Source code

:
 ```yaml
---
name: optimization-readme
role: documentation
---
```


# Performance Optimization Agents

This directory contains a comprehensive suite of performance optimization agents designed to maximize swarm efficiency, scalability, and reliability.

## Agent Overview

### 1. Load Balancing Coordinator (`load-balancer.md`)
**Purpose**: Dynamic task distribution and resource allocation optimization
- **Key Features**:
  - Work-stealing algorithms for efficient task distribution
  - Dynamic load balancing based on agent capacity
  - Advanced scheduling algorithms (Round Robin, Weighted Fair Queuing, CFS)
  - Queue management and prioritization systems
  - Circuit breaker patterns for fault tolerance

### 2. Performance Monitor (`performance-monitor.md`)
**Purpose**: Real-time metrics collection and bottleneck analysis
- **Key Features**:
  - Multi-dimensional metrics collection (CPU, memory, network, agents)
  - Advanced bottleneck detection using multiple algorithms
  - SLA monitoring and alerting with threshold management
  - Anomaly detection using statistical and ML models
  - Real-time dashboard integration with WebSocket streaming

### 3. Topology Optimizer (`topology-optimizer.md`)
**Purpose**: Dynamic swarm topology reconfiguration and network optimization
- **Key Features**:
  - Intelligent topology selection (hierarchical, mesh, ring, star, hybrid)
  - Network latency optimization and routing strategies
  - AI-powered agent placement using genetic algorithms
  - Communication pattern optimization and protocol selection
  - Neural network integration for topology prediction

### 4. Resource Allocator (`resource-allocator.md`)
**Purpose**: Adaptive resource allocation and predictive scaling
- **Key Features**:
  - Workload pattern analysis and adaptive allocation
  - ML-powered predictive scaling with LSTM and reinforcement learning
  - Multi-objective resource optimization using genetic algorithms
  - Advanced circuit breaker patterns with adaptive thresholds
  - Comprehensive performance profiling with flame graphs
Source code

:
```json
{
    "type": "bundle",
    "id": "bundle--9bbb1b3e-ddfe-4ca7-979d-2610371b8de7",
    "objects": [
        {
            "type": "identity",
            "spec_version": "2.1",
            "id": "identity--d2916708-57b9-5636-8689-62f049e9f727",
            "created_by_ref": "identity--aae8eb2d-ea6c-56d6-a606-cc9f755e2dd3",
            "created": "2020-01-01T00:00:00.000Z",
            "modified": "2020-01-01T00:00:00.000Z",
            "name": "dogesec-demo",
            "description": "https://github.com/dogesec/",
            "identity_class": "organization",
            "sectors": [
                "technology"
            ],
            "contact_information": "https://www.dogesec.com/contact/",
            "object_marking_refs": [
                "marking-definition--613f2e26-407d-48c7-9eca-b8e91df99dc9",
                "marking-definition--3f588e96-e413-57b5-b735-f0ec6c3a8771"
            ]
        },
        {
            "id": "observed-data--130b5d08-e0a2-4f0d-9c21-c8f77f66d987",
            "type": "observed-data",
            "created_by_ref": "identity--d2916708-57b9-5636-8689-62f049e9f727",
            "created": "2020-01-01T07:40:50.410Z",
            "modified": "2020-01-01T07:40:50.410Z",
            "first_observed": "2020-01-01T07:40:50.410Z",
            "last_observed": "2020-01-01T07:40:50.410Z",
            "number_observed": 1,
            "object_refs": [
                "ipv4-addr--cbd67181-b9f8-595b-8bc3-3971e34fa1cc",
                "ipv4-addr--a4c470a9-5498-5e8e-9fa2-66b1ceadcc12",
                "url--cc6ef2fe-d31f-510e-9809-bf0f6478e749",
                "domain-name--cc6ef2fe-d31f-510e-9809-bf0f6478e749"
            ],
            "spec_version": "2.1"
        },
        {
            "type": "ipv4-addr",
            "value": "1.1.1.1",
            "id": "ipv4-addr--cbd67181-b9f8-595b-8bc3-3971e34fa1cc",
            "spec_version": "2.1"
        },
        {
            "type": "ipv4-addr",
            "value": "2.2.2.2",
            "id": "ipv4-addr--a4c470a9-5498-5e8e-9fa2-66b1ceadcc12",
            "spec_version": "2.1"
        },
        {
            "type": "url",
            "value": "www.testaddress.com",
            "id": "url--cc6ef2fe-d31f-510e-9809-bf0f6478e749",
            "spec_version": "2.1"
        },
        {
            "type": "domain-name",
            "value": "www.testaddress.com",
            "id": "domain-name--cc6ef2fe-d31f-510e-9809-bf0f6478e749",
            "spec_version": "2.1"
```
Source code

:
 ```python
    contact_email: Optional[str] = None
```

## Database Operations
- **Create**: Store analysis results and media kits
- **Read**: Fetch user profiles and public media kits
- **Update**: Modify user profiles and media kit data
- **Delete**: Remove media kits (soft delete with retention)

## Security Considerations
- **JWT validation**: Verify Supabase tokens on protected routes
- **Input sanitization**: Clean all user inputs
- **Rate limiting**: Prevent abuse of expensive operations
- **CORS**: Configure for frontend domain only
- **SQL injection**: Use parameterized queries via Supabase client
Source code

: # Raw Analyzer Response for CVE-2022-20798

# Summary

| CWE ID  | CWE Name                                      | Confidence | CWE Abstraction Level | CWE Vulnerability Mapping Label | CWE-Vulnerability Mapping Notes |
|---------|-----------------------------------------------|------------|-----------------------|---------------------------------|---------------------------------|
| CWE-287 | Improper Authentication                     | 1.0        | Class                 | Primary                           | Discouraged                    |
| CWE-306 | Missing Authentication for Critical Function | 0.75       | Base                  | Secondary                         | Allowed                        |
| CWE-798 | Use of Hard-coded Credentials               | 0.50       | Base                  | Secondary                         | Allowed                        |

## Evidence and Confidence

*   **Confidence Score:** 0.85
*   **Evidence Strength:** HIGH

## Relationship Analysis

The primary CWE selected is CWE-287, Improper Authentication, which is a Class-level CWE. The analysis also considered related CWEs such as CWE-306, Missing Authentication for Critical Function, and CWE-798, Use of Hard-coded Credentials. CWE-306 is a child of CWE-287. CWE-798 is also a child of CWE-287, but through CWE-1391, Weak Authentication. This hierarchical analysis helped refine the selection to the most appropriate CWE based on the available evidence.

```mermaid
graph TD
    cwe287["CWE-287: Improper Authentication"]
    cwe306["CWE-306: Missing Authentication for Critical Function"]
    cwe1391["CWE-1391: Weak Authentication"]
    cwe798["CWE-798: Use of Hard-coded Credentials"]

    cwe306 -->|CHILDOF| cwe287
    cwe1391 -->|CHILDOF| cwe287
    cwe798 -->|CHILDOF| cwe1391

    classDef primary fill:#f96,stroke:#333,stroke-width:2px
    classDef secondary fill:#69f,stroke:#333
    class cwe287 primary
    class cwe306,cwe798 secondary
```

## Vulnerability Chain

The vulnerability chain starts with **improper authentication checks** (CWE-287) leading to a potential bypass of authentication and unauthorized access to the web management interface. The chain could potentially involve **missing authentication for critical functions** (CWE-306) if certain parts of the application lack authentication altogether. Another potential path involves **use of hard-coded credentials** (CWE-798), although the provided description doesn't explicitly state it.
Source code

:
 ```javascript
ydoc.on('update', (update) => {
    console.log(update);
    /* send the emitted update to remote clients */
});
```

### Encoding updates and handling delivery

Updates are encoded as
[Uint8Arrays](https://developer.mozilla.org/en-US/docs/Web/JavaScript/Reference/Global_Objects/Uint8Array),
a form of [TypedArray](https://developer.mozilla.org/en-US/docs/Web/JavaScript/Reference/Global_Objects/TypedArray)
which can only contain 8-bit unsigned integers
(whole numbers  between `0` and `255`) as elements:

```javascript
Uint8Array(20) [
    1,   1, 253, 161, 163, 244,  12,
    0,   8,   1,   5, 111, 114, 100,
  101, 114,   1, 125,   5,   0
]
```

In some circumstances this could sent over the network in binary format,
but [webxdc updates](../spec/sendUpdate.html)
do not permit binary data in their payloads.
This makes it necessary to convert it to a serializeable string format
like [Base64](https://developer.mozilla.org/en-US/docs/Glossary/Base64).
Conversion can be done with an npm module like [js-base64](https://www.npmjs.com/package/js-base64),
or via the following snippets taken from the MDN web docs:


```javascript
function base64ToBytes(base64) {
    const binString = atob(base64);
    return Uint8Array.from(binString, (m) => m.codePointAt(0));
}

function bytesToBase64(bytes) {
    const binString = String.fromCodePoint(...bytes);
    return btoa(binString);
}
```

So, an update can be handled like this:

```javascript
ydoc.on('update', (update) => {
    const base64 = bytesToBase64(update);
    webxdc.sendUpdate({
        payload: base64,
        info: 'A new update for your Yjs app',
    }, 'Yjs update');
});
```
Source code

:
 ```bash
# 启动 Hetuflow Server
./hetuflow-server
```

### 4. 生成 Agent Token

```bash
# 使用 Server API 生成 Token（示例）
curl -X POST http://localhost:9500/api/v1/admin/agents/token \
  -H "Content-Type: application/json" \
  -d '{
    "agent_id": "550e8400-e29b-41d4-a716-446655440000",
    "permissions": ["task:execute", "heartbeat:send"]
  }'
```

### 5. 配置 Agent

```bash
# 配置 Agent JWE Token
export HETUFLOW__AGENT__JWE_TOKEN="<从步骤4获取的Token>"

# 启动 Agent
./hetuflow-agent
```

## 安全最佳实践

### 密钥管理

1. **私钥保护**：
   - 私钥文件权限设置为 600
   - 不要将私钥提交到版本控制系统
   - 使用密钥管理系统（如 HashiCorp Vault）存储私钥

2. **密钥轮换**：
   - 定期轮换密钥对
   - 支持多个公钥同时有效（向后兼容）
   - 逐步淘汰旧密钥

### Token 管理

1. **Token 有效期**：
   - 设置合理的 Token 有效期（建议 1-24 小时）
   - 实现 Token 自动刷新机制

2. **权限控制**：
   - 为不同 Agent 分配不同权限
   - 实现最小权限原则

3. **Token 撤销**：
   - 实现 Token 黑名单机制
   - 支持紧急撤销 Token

····················

* Problem to solve
Among the lines of the data, identify those with the word "profiles". Copy each of them.

* Your solution
- **Read**: Fetch user profiles and public media kits
- **Update**: Modify user profiles and media kit data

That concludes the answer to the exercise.